──────── EXERCISE INPUT ────────

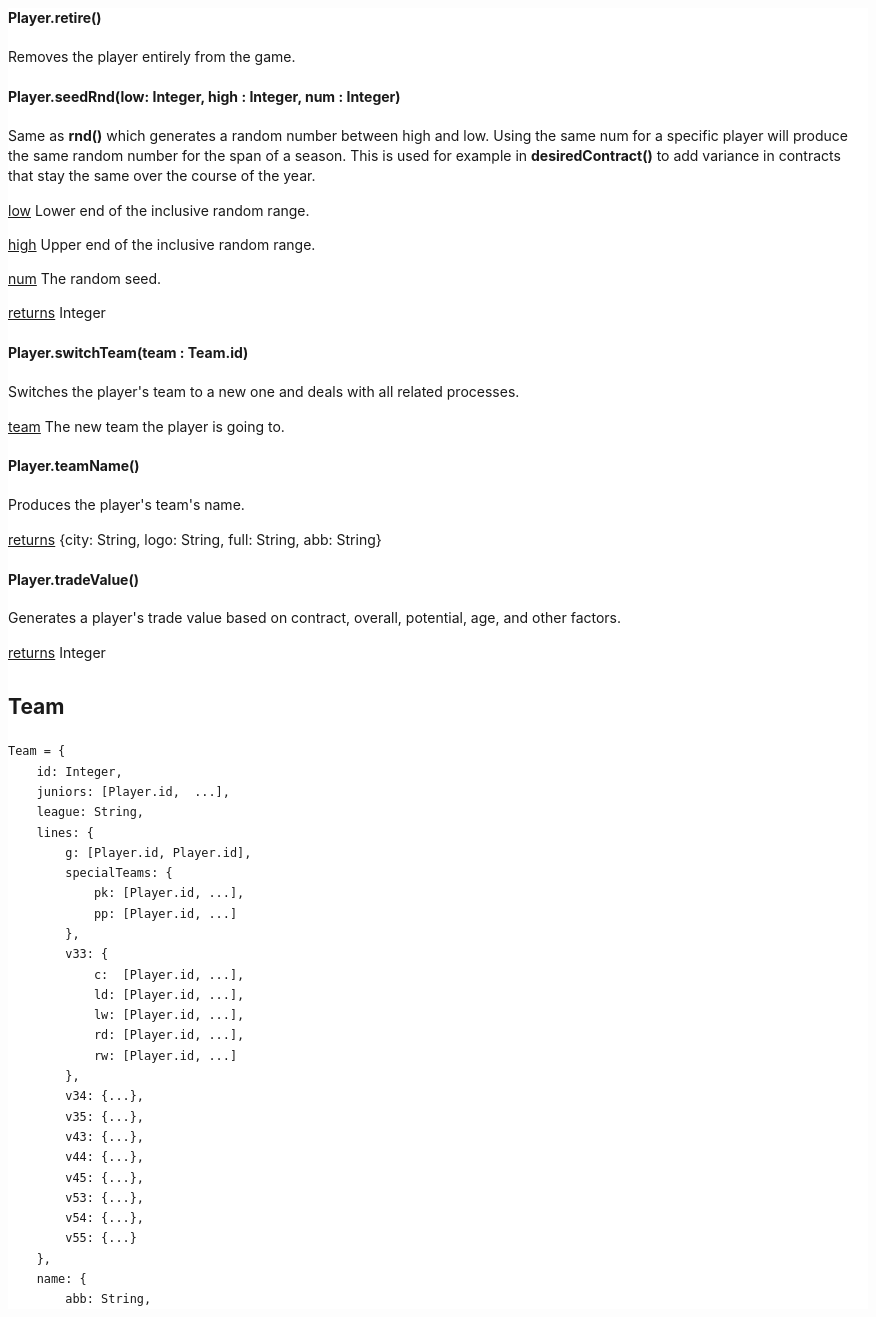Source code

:#### Player.retire()

Removes the player entirely from the game.

#### Player.seedRnd(low: Integer, high : Integer, num : Integer)

Same as **rnd()** which generates a random number between high and low. Using the same num for a specific player will produce the same random number for the span of a season. This is used for example in **desiredContract()** to add variance in contracts that stay the same over the course of the year.

<u>low</u> Lower end of the inclusive random range.

<u>high</u> Upper end of the inclusive random range.

<u>num</u> The random seed.

<u>returns</u> Integer

#### Player.switchTeam(team : Team.id)

Switches the player's team to a new one and deals with all related processes.

<u>team</u> The new team the player is going to.

#### Player.teamName()

Produces the player's team's name.

<u>returns</u> {city: String, logo: String, full: String, abb: String}

#### Player.tradeValue()

Generates a player's trade value based on contract, overall, potential, age, and other factors.

<u>returns</u> Integer

## Team

```
Team = {
	id: Integer,
	juniors: [Player.id,  ...],
	league: String,
	lines: {
		g: [Player.id, Player.id],
		specialTeams: {
			pk: [Player.id, ...],
			pp: [Player.id, ...]
		},
		v33: {
			c:  [Player.id, ...],
			ld: [Player.id, ...],
			lw: [Player.id, ...],
			rd: [Player.id, ...],
			rw: [Player.id, ...]
		},
		v34: {...},
		v35: {...},
		v43: {...},
		v44: {...},
		v45: {...},
		v53: {...},
		v54: {...},
		v55: {...}
	},
	name: {
		abb: String,
```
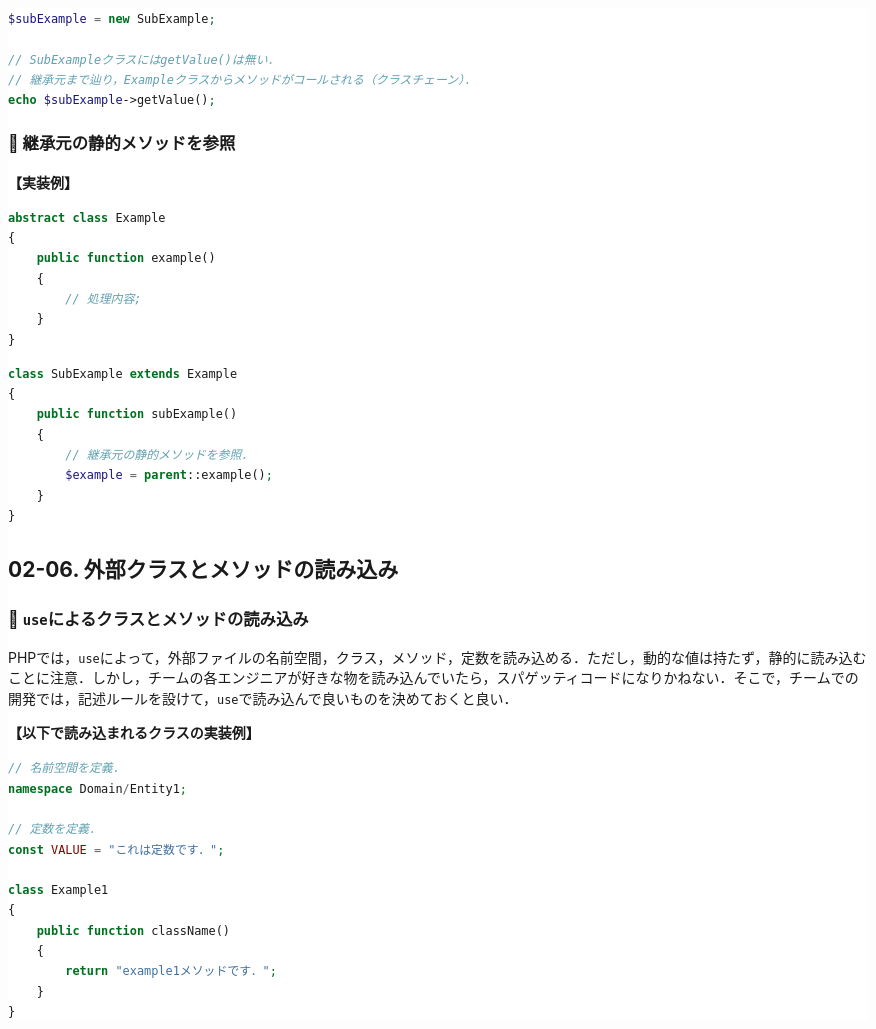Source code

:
```PHP
$subExample = new SubExample;

// SubExampleクラスにはgetValue()は無い．
// 継承元まで辿り，Exampleクラスからメソッドがコールされる（クラスチェーン）．
echo $subExample->getValue();
```



### :pushpin: 継承元の静的メソッドを参照

**【実装例】**

```PHP
abstract class Example 
{
    public function example()
    {
        // 処理内容;
    }
}
```

```PHP
class SubExample extends Example
{
    public function subExample()
    {
        // 継承元の静的メソッドを参照．
        $example = parent::example();
    } 
}
```



## 02-06. 外部クラスとメソッドの読み込み

### :pushpin: ```use```によるクラスとメソッドの読み込み

PHPでは，```use```によって，外部ファイルの名前空間，クラス，メソッド，定数を読み込める．ただし，動的な値は持たず，静的に読み込むことに注意．しかし，チームの各エンジニアが好きな物を読み込んでいたら，スパゲッティコードになりかねない．そこで，チームでの開発では，記述ルールを設けて，```use```で読み込んで良いものを決めておくと良い．

**【以下で読み込まれるクラスの実装例】**

```PHP
// 名前空間を定義．
namespace Domain/Entity1;

// 定数を定義．
const VALUE = "これは定数です．";

class Example1
{
    public function className()
    {
        return "example1メソッドです．";
    }
}
```
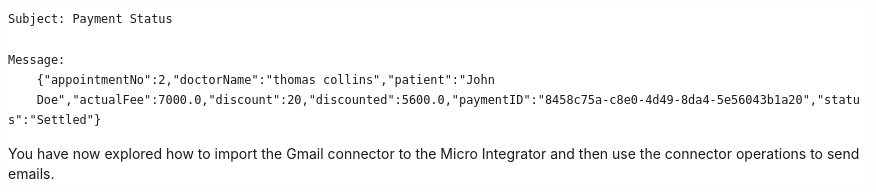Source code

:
 ```
Subject: Payment Status
             
Message:
    {"appointmentNo":2,"doctorName":"thomas collins","patient":"John
    Doe","actualFee":7000.0,"discount":20,"discounted":5600.0,"paymentID":"8458c75a-c8e0-4d49-8da4-5e56043b1a20","status":"Settled"}
```

You have now explored how to import the Gmail connector to the Micro Integrator and then use the connector operations to send emails.
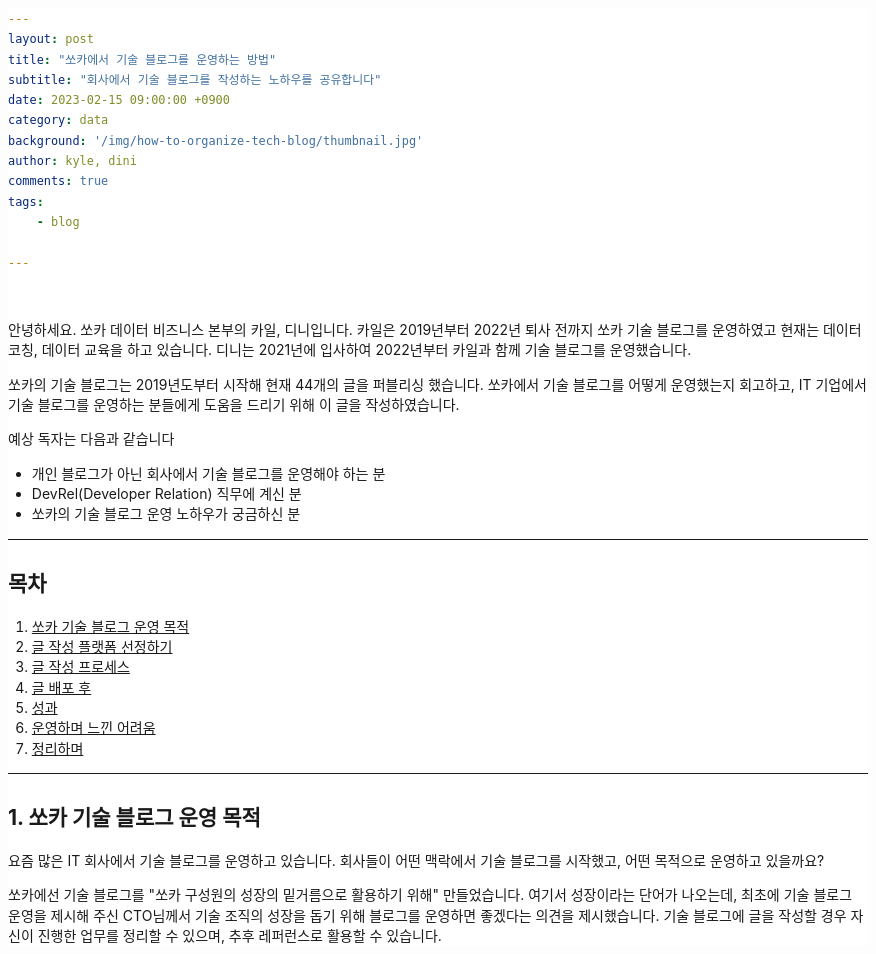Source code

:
 ```yaml
---
layout: post
title: "쏘카에서 기술 블로그를 운영하는 방법"
subtitle: "회사에서 기술 블로그를 작성하는 노하우를 공유합니다"
date: 2023-02-15 09:00:00 +0900
category: data
background: '/img/how-to-organize-tech-blog/thumbnail.jpg' 
author: kyle, dini
comments: true
tags:
    - blog
    
---
```


  
<br>

안녕하세요. 쏘카 데이터 비즈니스 본부의 카일, 디니입니다.
카일은 2019년부터 2022년 퇴사 전까지 쏘카 기술 블로그를 운영하였고 현재는 데이터 코칭, 데이터 교육을 하고 있습니다. 
디니는 2021년에 입사하여 2022년부터 카일과 함께 기술 블로그를 운영했습니다.

쏘카의 기술 블로그는 2019년도부터 시작해 현재 44개의 글을 퍼블리싱 했습니다. 쏘카에서 기술 블로그를 어떻게 운영했는지 회고하고, IT 기업에서 기술 블로그를 운영하는 분들에게 도움을 드리기 위해 이 글을 작성하였습니다.



예상 독자는 다음과 같습니다

- 개인 블로그가 아닌 회사에서 기술 블로그를 운영해야 하는 분
- DevRel(Developer Relation) 직무에 계신 분
- 쏘카의 기술 블로그 운영 노하우가 궁금하신 분




---

## 목차

1. [쏘카 기술 블로그 운영 목적](#1-쏘카-기술-블로그-운영-목적)
2. [글 작성 플랫폼 선정하기](#2-글-작성-플랫폼-선정하기)
3. [글 작성 프로세스](#3-글-작성-프로세스)
4. [글 배포 후](#4-글-배포-후)
5. [성과](#5-성과)
6. [운영하며 느낀 어려움](#6-운영하며-느낀-어려움)
7. [정리하며](#7-정리하며)

---


## 1. 쏘카 기술 블로그 운영 목적

요즘 많은 IT 회사에서 기술 블로그를 운영하고 있습니다. 회사들이 어떤 맥락에서 기술 블로그를 시작했고, 어떤 목적으로 운영하고 있을까요? 

쏘카에선 기술 블로그를 "쏘카 구성원의 성장의 밑거름으로 활용하기 위해" 만들었습니다. 여기서 성장이라는 단어가 나오는데, 최초에 기술 블로그 운영을 제시해 주신 CTO님께서 기술 조직의 성장을 돕기 위해 블로그를 운영하면 좋겠다는 의견을 제시했습니다. 기술 블로그에 글을 작성할 경우 자신이 진행한 업무를 정리할 수 있으며, 추후 레퍼런스로 활용할 수 있습니다.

────────

TASK REQUIREMENTS
A single number is the whole answer: the count of lines above that hold "회사에서".

RESPONSE TO THIS TASK
3